The architect of the change is Marta Ortega, chair of Inditex since 2022. The daughter of founder Amancio Ortega, she was kept in reserve for a long time - she started as a sales assistant in a London shop, then moved through various roles across the company, before taking the top job. Her leadership style is the opposite of what people expected: quiet, gradual, with a long horizon.

The first big change was visual. Zara started working with photographers who had previously only shot for Vogue and luxury brands - Steven Meisel, David Sims, Craig McDean. The campaigns look like spreads from high-fashion magazines, not like fast-fashion catalogues. The brand's image changed without the product changing.

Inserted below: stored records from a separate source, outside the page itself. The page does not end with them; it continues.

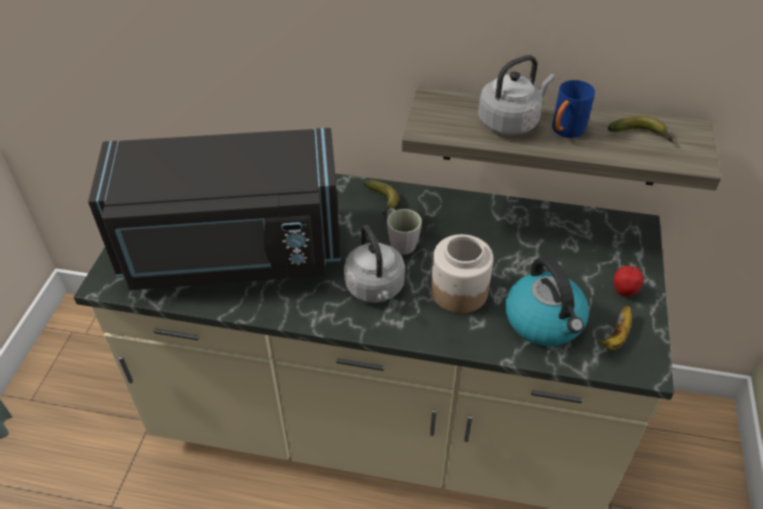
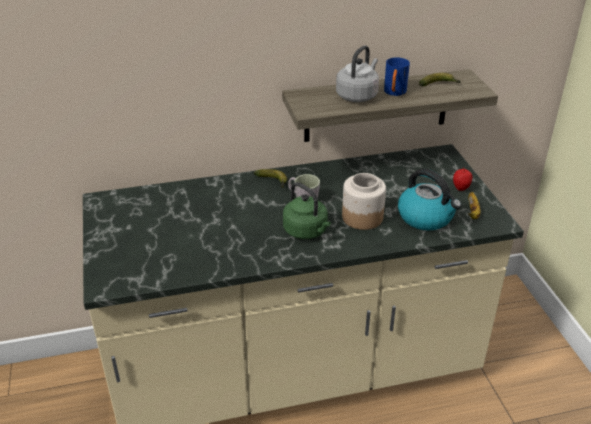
camera: 25 degrees left, 10 degrees down
black microwave [88,128,341,290] -> none
grey kettle [344,225,405,303] -> green kettle [283,182,331,239]

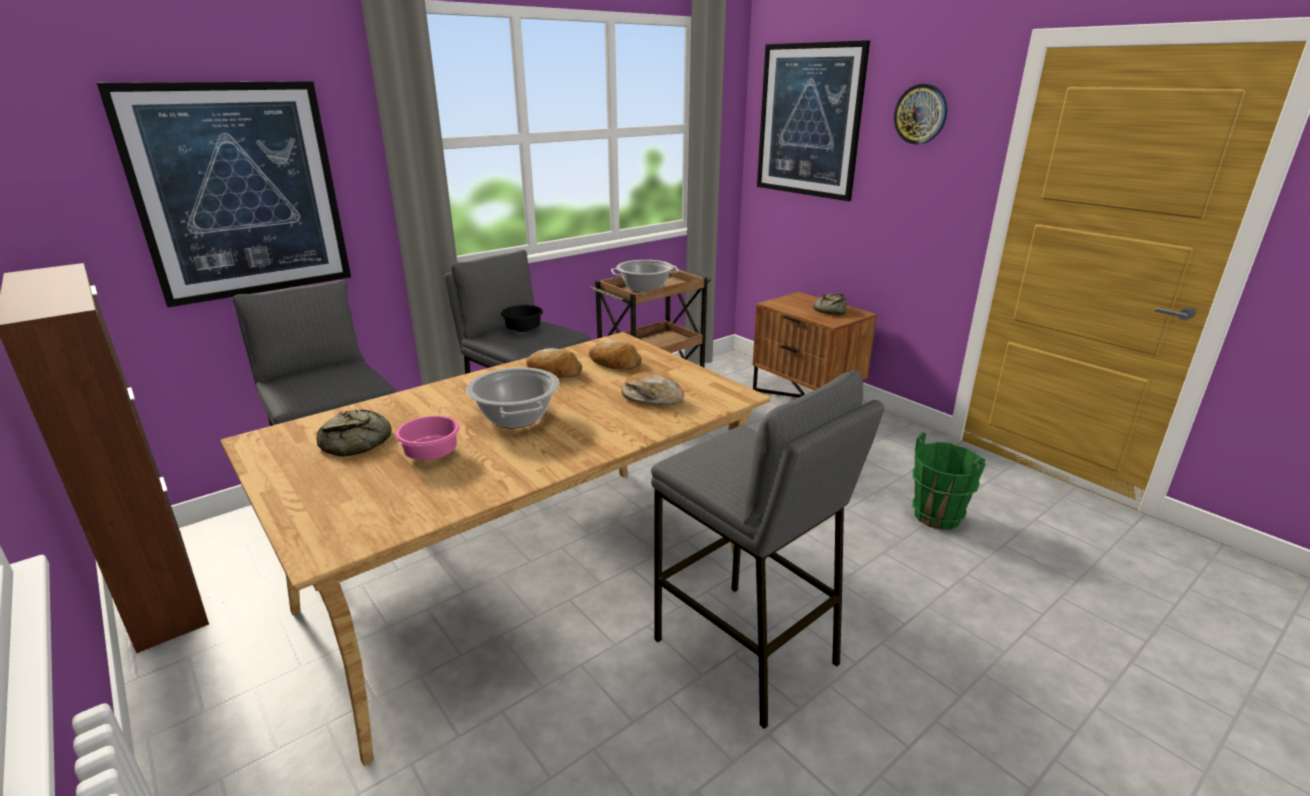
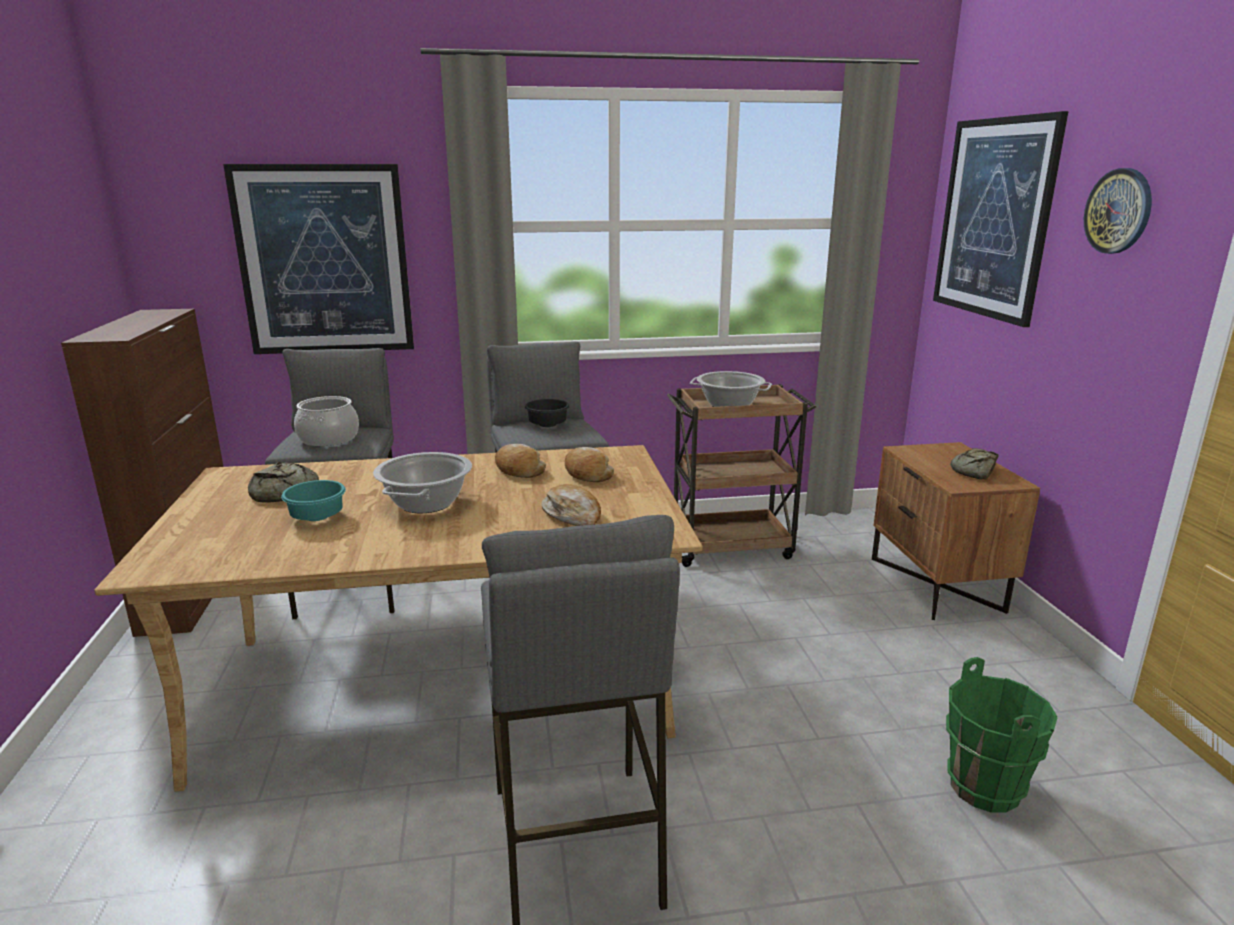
camera: 30 degrees right, 5 degrees down
pink bowl [396,416,460,460] -> turquoise bowl [281,480,346,521]
none -> cooking pot [294,396,359,446]

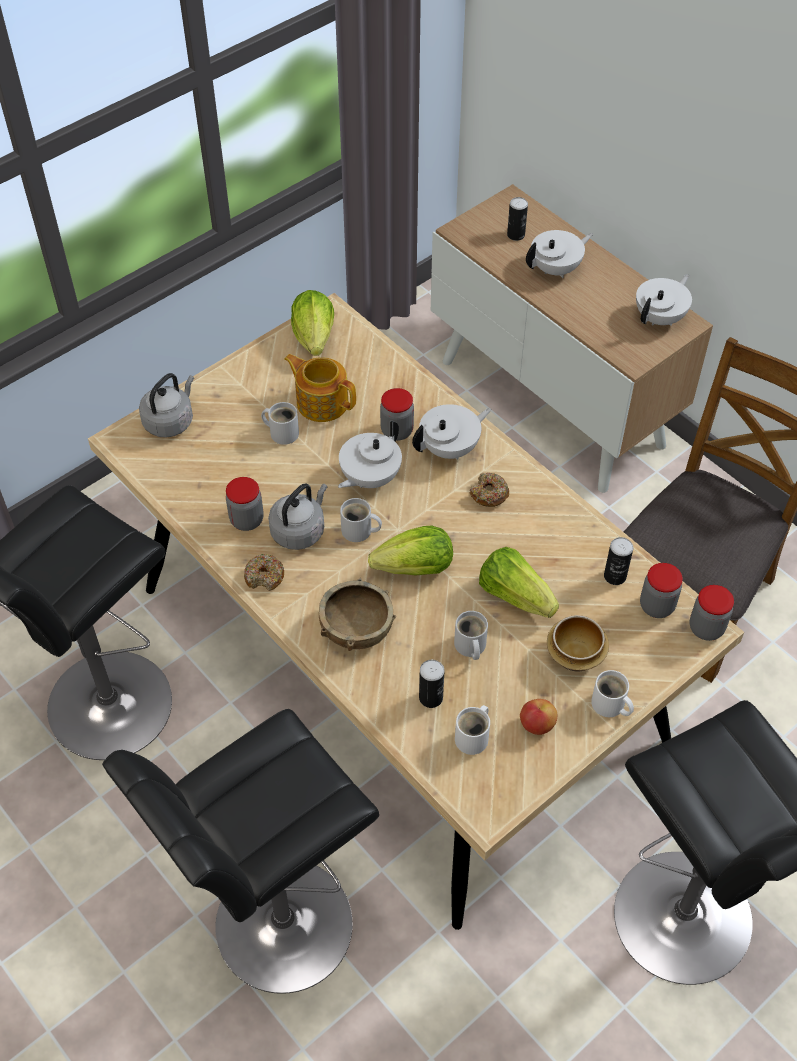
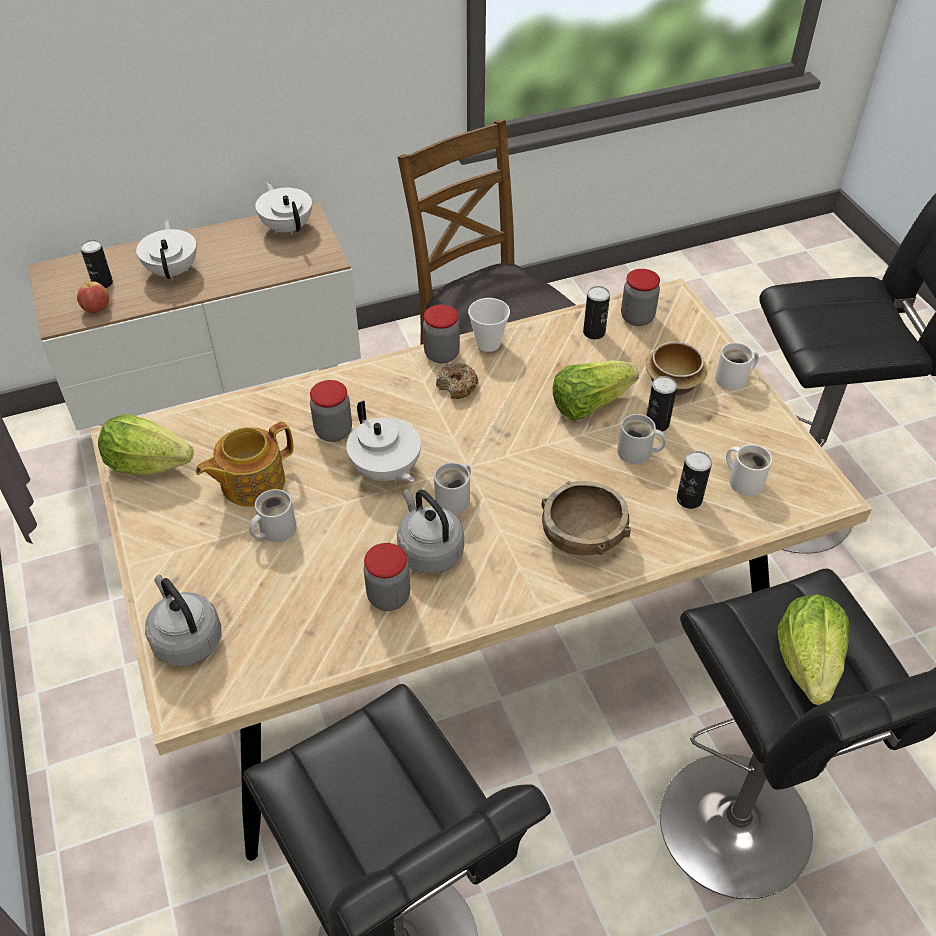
camera: 70 degrees left, 5 degrees down
donut [244,554,284,591] -> none
lettuce [368,525,453,575] -> lettuce moved to [778,594,849,705]
white teapot [412,404,491,460] -> none
apple [520,699,557,735] -> apple moved to [77,281,109,313]
jar [690,585,734,641] -> jar moved to [423,304,460,363]
none -> cup [468,298,510,352]
none -> can [646,376,677,431]

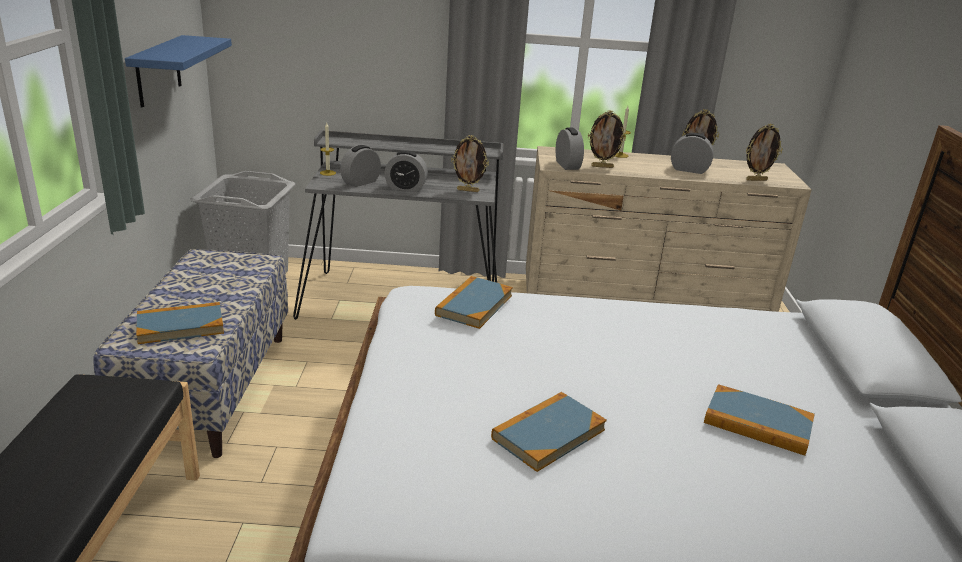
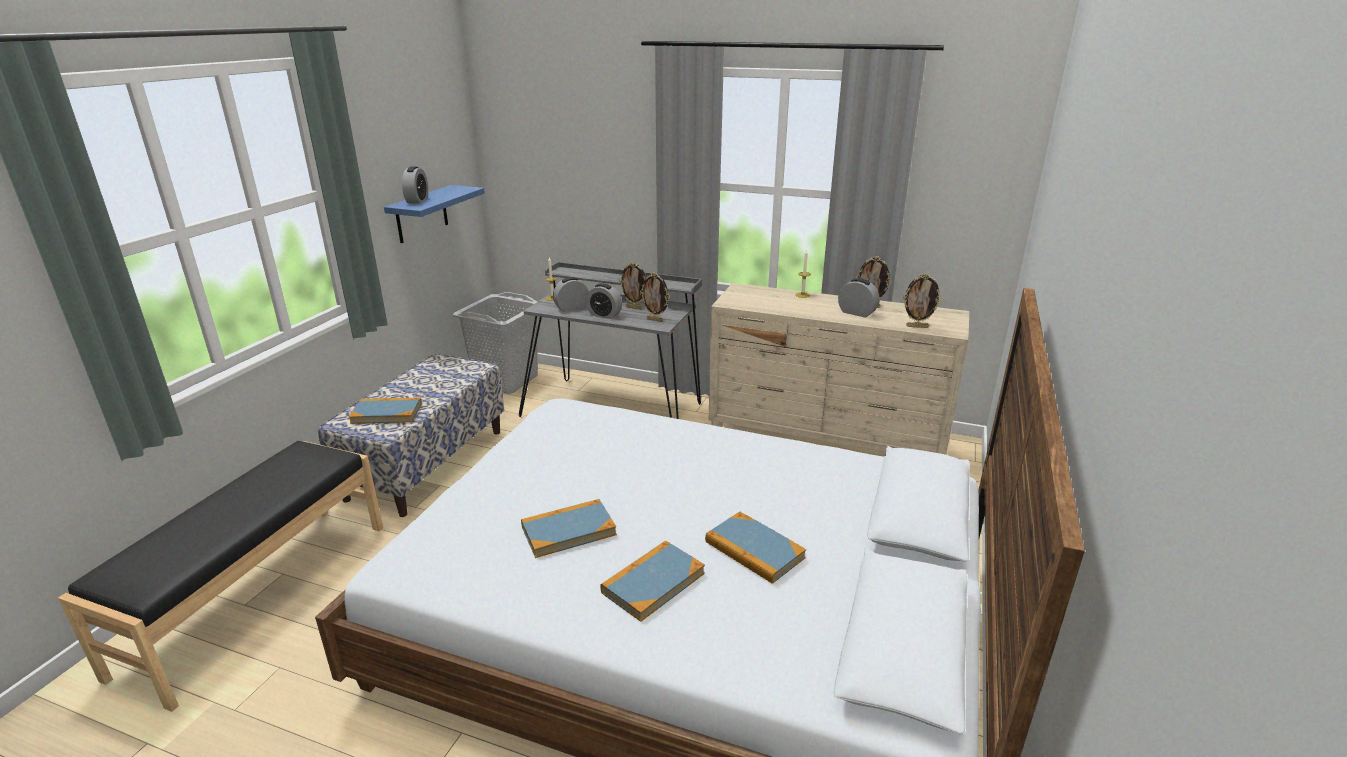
camera: 20 degrees right, 0 degrees up
book [435,276,513,329] -> book moved to [600,541,705,622]
alarm clock [556,128,584,170] -> alarm clock moved to [402,167,428,203]
picture frame [588,110,626,168] -> picture frame moved to [619,262,646,310]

The second change came through designer partnerships. Zara now works with Narciso Rodriguez, Stefano Pilati and Soshi Otsuki - winner of the LVMH Prize. The point of those collections wasn't to sell millions of pieces - it was to lend „cultural legitimacy” to a brand traditionally seen as a synonym for fast fashion. A strategy that works in the long run: people buy the idea of the brand, not just the products.

The third change is in the physical stores. Edificio España in Madrid is now an experimental destination - architecture by Vincent Van Duysen, smart fitting rooms, digital technology integrated into the shopping experience. Not a fast-fashion shop - a „lifestyle” space. And the model is being replicated in the key cities of the world, not just in Spain.

All of it built on the principle Amancio Ortega laid down 50 years ago: shoppers want „fresh fish” - rapid inventory turnover, new pieces every two weeks, never the same look twice. Marta kept that. She just rewrote it with a different sensibility. The rest - that's the discreet remaking of a brand that runs in her blood.

A quiet strategy has produced loud results. Nike, the crown of sports and lifestyle business for decades, fell apart after a series of bad decisions and failed campaigns. Zara - which even had negative coverage of its labour conditions and quality - is now the most valuable fashion brand in the world. The reality of the market: you are selling illusion, not workwear. And Zara's illusion is now prettier than Nike's.